Et laisse-le faire aussi, Piarrot.
PIERROT
Quement, que je le laisse faire. Je ne veux pas, moy !
D. JUAN
Ah.
PIERROT
Testiguenne, par ce qu'ous estes Monsieu, ous viendrez caresser nos femmes à note barbe ? allez u-s-en caresser les vostres.
D. JUAN
Heu ?
PIERROT
Heu. D. Juan luy donne un soufflet. Testigué, ne me frapez pas. Autre soufflet. Oh, jernigué ! Autre soufflet. Ventrequé !

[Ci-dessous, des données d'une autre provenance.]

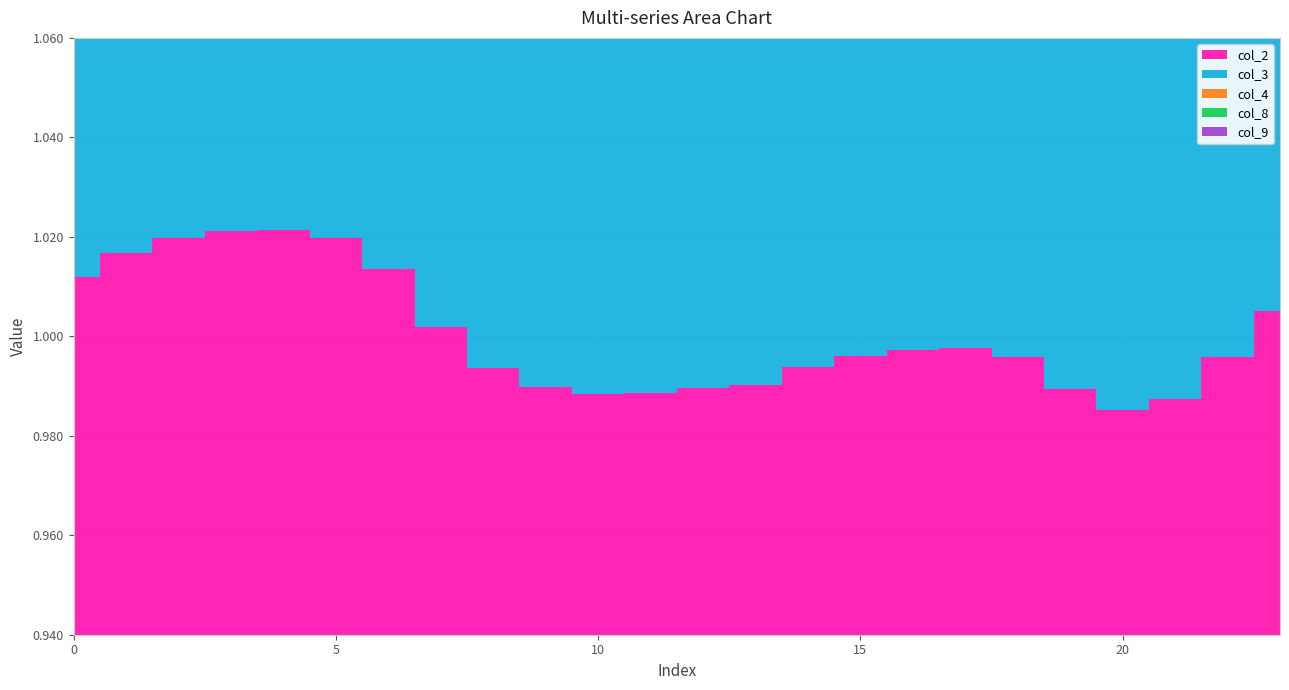

Reading left to right, extract all data points from this chart.

col_2: 0=1.0	1=1.0	2=1.0	3=1.0	4=1.0	5=1.0	6=1.0	7=1.0	8=1.0	9=1.0	10=1.0	11=1.0	12=1.0	13=1.0	14=1.0	15=1.0	16=1.0	17=1.0	18=1.0	19=1.0	20=1.0	21=1.0	22=1.0	23=1.0
col_3: 0=1.0	1=1.0	2=1.0	3=1.0	4=1.0	5=1.0	6=1.0	7=1.0	8=1.0	9=1.0	10=1.0	11=1.0	12=1.0	13=1.0	14=1.0	15=1.0	16=1.0	17=1.0	18=1.0	19=1.0	20=1.0	21=1.0	22=1.0	23=1.0
col_4: 0=1.0	1=1.0	2=1.0	3=1.0	4=1.0	5=1.0	6=1.0	7=1.0	8=1.0	9=1.0	10=1.0	11=1.0	12=1.0	13=1.0	14=1.0	15=1.0	16=1.0	17=1.0	18=1.0	19=1.0	20=1.0	21=1.0	22=1.0	23=1.0
col_8: 0=1.0	1=1.0	2=1.0	3=1.0	4=1.0	5=1.0	6=1.0	7=1.0	8=1.0	9=1.0	10=1.0	11=1.0	12=1.0	13=1.0	14=1.0	15=1.0	16=1.0	17=1.0	18=1.0	19=1.0	20=1.0	21=1.0	22=1.0	23=1.0
col_9: 0=1.0	1=1.0	2=1.0	3=1.0	4=1.0	5=1.0	6=1.0	7=1.0	8=1.0	9=1.0	10=1.0	11=1.0	12=1.0	13=1.0	14=1.0	15=1.0	16=1.0	17=1.0	18=1.0	19=1.0	20=1.0	21=1.0	22=1.0	23=1.0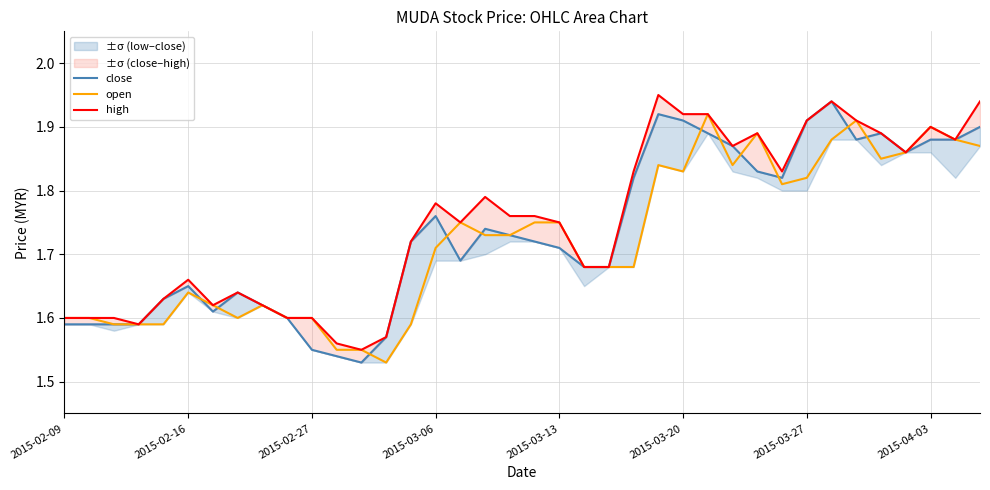

How many lines are shown in the chart?

3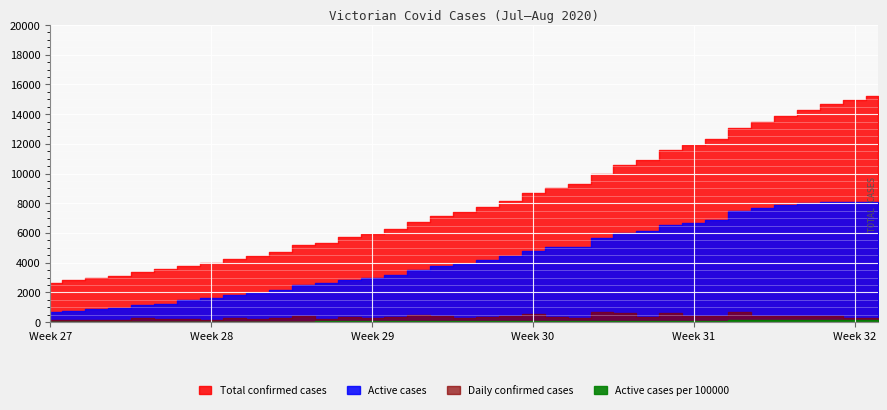

What is the difference between the maximum and minimum values in the Active cases per 100000 series?

112.6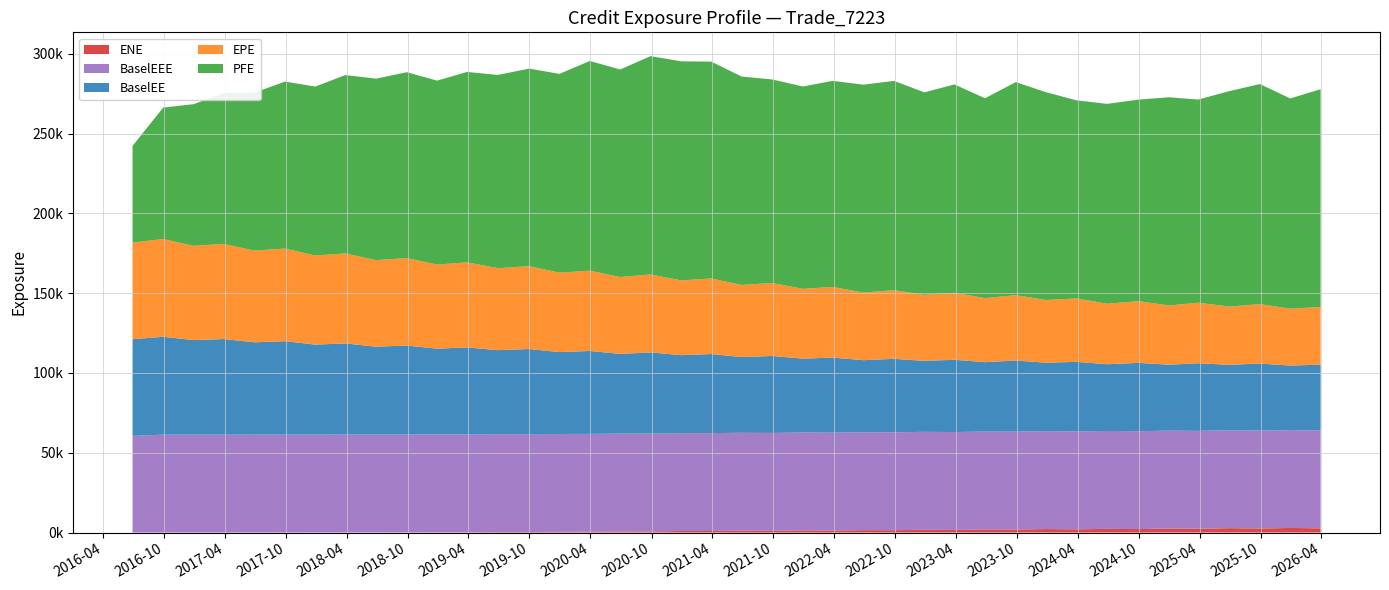

Reading right to left, what are all the values shown in this chart?

ENE: 2630.1	2870.3	2525.9	2742.9	2356.9	2517.2	2154.4	2311.7	1987.7	2177.3	1881.9	1944.5	1615.0	1777.5	1449.6	1498.8	1243.1	1375.9	1065.5	1174.8	963.7	944.8	696.7	658.1	468.0	422.6	316.6	327.0	200.5	197.0	85.6	66.0	42.4	27.9	7.3	0.0	0.0	0.0	0.0	0.0
BaselEE: 41224.2	40432.9	42024.2	41015.0	42383.3	41320.6	42834.5	41811.8	43629.7	42924.9	44556.0	43480.3	45304.7	44453.7	46059.9	45171.4	47041.8	46269.0	48233.2	47442.1	49563.6	48871.1	50827.0	49930.3	51981.7	51302.3	53337.8	52618.2	54469.5	53692.4	55747.0	55048.9	57113.9	56405.3	58551.8	57855.9	59916.1	59267.5	61334.8	60568.5
EPE: 36174.7	35653.0	37236.7	36519.4	37917.2	37131.0	38668.6	37924.8	39750.4	39280.9	40953.5	40142.8	41996.4	41370.7	43037.1	42377.4	44297.8	43728.4	45756.0	45174.1	47350.8	46842.4	48880.5	48177.2	50300.4	49785.2	51908.8	51360.2	53297.0	52662.0	54809.2	54254.7	56404.2	55815.0	58055.3	57471.7	59624.1	59077.3	61235.8	60568.5
PFE: 136411.0	131714.0	137897.0	135018.0	127316.0	130446.0	126281.0	125240.0	124125.0	130192.0	133498.0	125233.0	130528.0	126875.0	131139.0	130261.0	129124.0	126792.0	127506.0	130622.0	135871.0	137278.0	136774.0	130040.0	131391.0	124566.0	123804.0	121094.0	119303.0	115288.0	116482.0	113702.0	111760.0	105882.0	104632.0	98926.0	94509.3	88737.7	82390.7	60568.5
BaselEEE: 61334.8	61334.8	61334.8	61334.8	61334.8	61334.8	61334.8	61334.8	61334.8	61334.8	61334.8	61334.8	61334.8	61334.8	61334.8	61334.8	61334.8	61334.8	61334.8	61334.8	61334.8	61334.8	61334.8	61334.8	61334.8	61334.8	61334.8	61334.8	61334.8	61334.8	61334.8	61334.8	61334.8	61334.8	61334.8	61334.8	61334.8	61334.8	61334.8	60568.5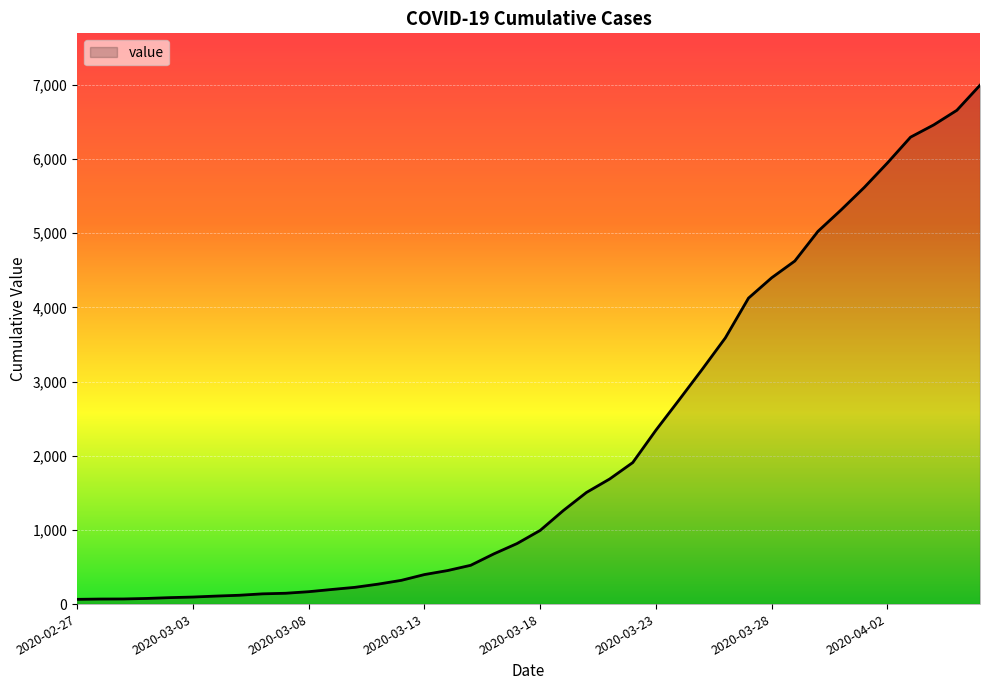

What is the greatest value displayed?

6995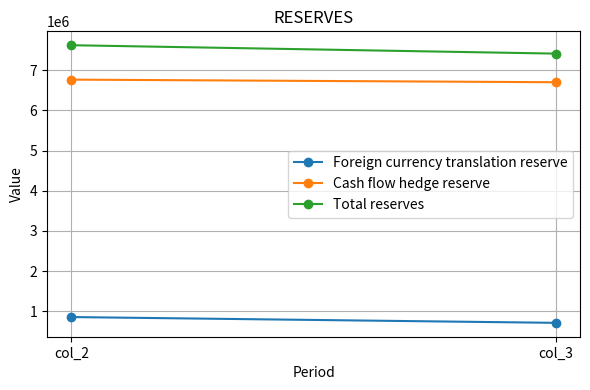

What is the average value of the Total reserves series?

7519870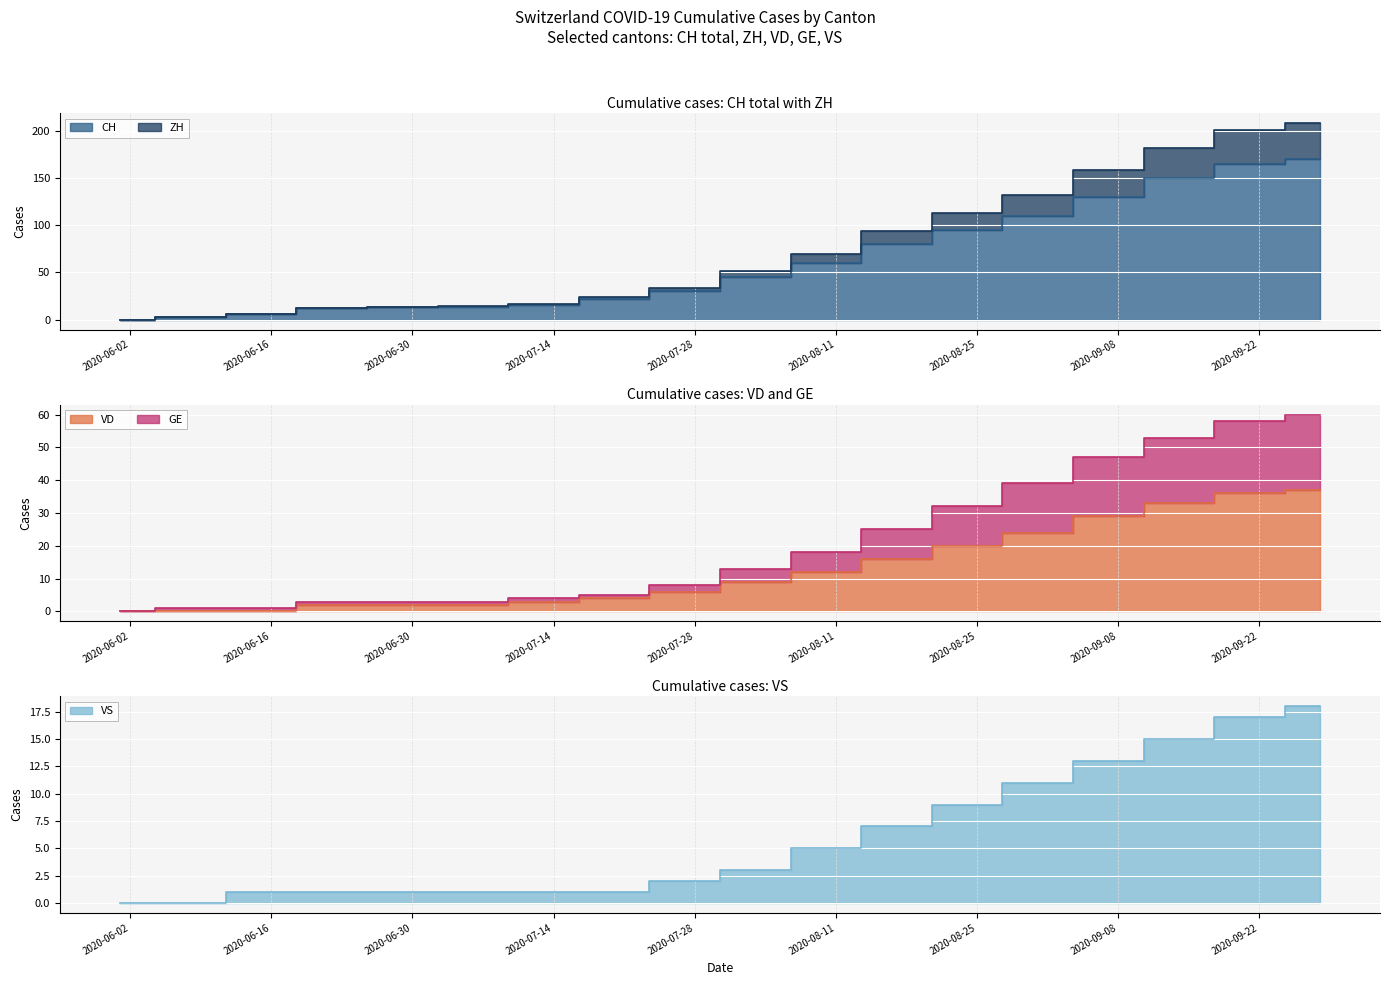

Which category has the highest value in the GE series?

2020-09-28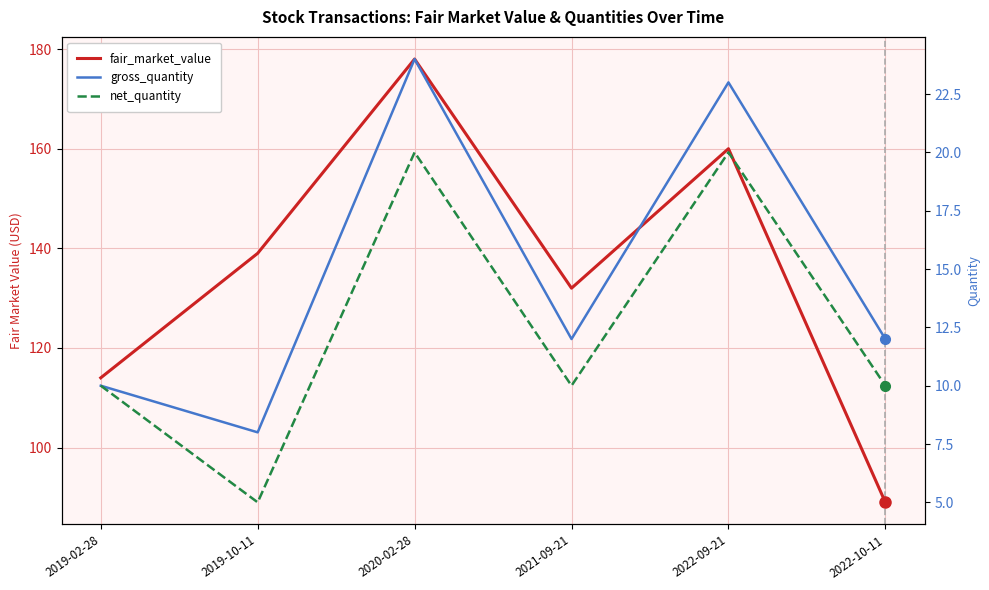

Which series has the largest range (max minus min)?

fair_market_value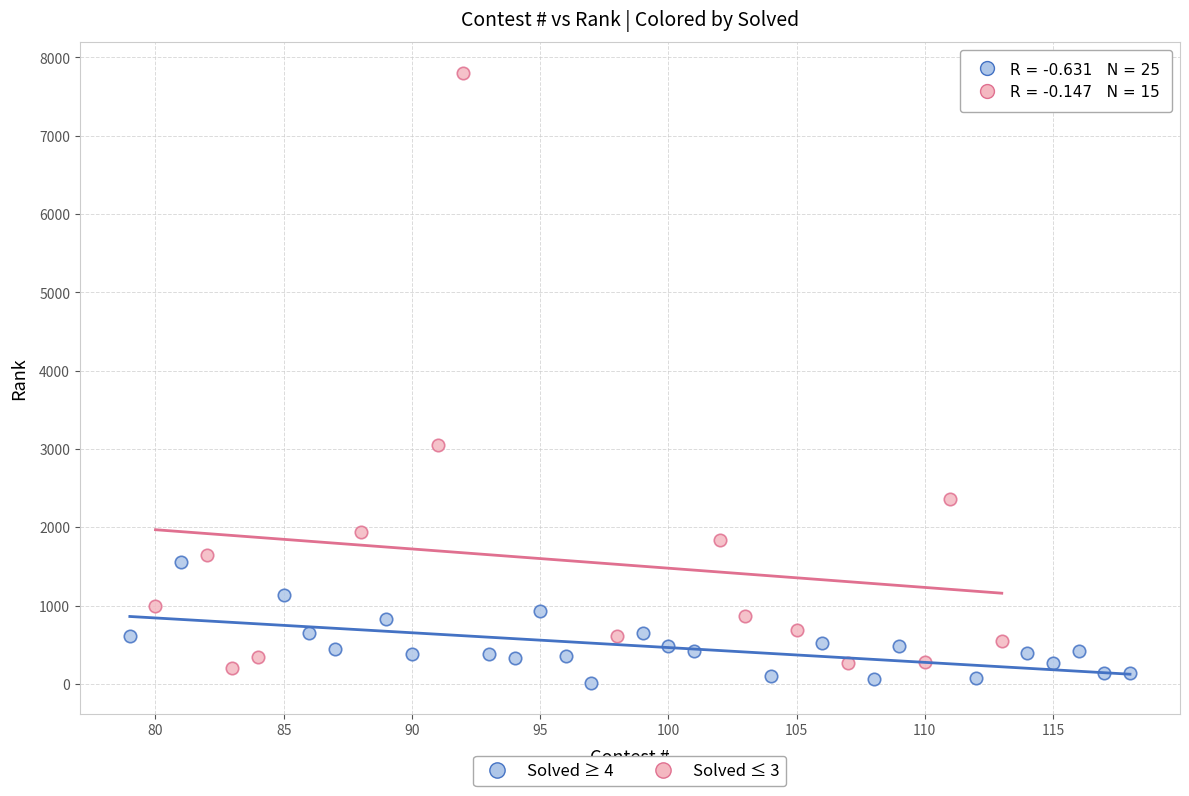

Which series reaches the minimum Y coordinate?

Solved ≥ 4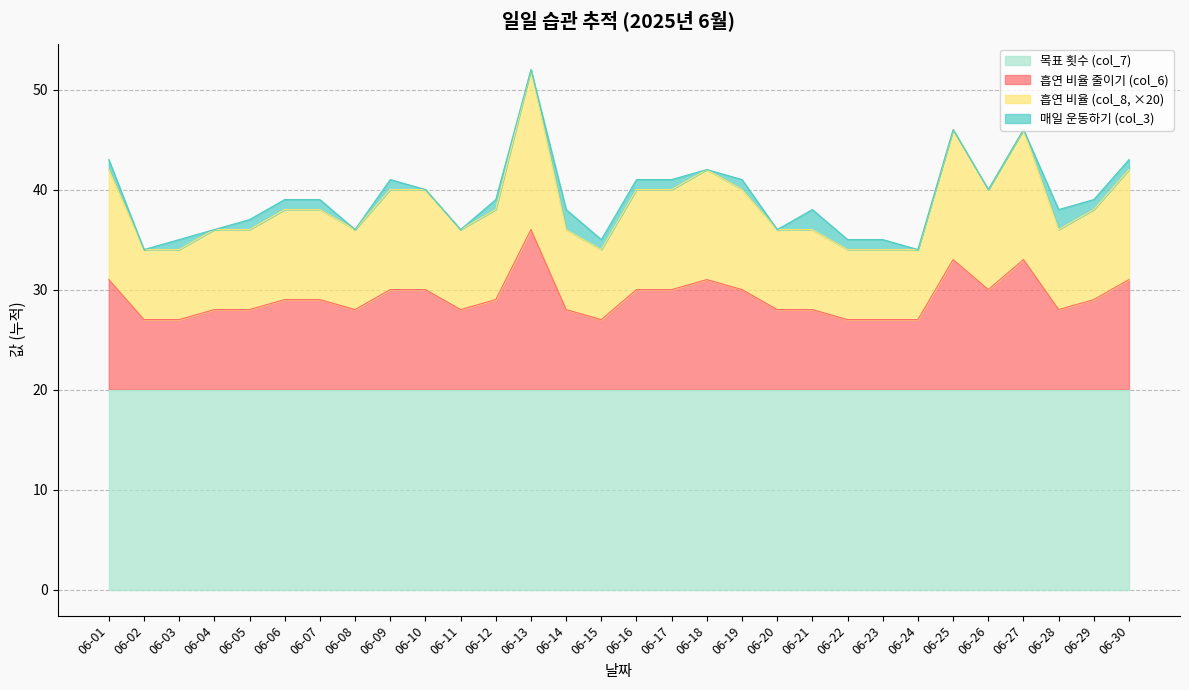

Reading right to left, extract all data points from this chart.

흡연 비율 줄이기 (col_6): 31	29	28	33	30	33	27	27	27	28	28	30	31	30	30	27	28	36	29	28	30	30	28	29	29	28	28	27	27	31
흡연 비율 (col_8): 42	38	36	46	40	46	34	34	34	36	36	40	42	40	40	34	36	52	38	36	40	40	36	38	38	36	36	34	34	42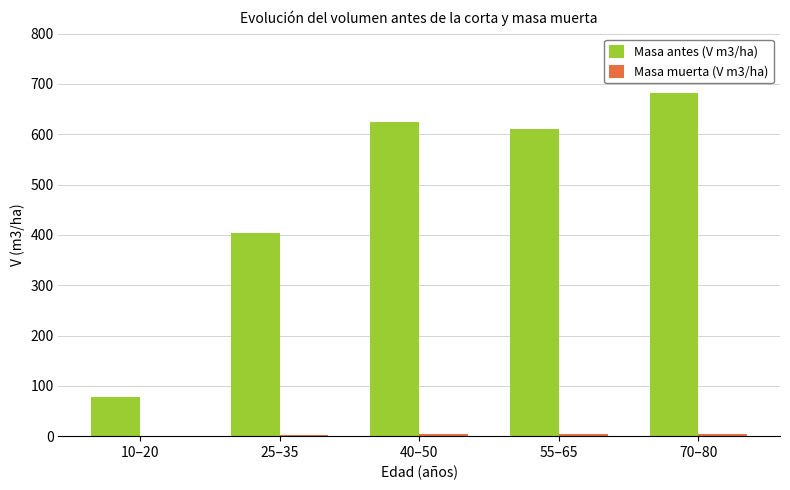

What is the sum of all Masa antes (V m3/ha) values?

2400.3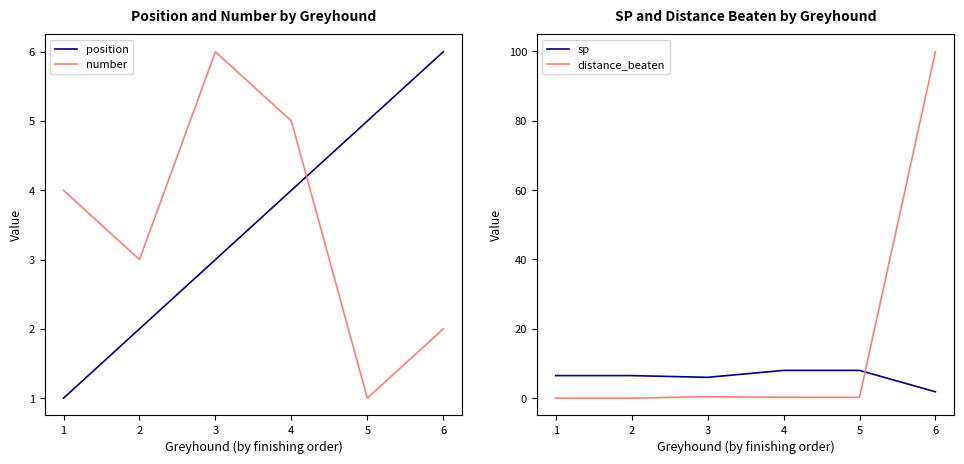

Which category has the lowest value in the number series?

5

Autre soufflet. Palsanqué, morquenne, ça n'est pas bian de batre les gens, et ce n'est pas là la recompense de u-s-avoir sauvé d'estre nayé.
CHARLOTE
Piarrot, ne te fasche point.
PIERROT
Je me veux fascher, et t'es une vilainte toy d'endurer qu'on te caieole.
CHARLOTE
Oh, Piarrot, ce n'est pas ce que tu penses, ce Monsieur veut m'épouser, et tu ne dois pas te bouter en colere.
PIERROT
Quement ? jerny, tu m'es promise.
CHARLOTE
Ça n'y fait rien, Piarrot, si tu m'aimes, ne dois-tu pas estre bien-aise que je devienne Madame.
PIERROT
Jerniqué, non, j'aime mieux te voir crevée que de te voir à un autre.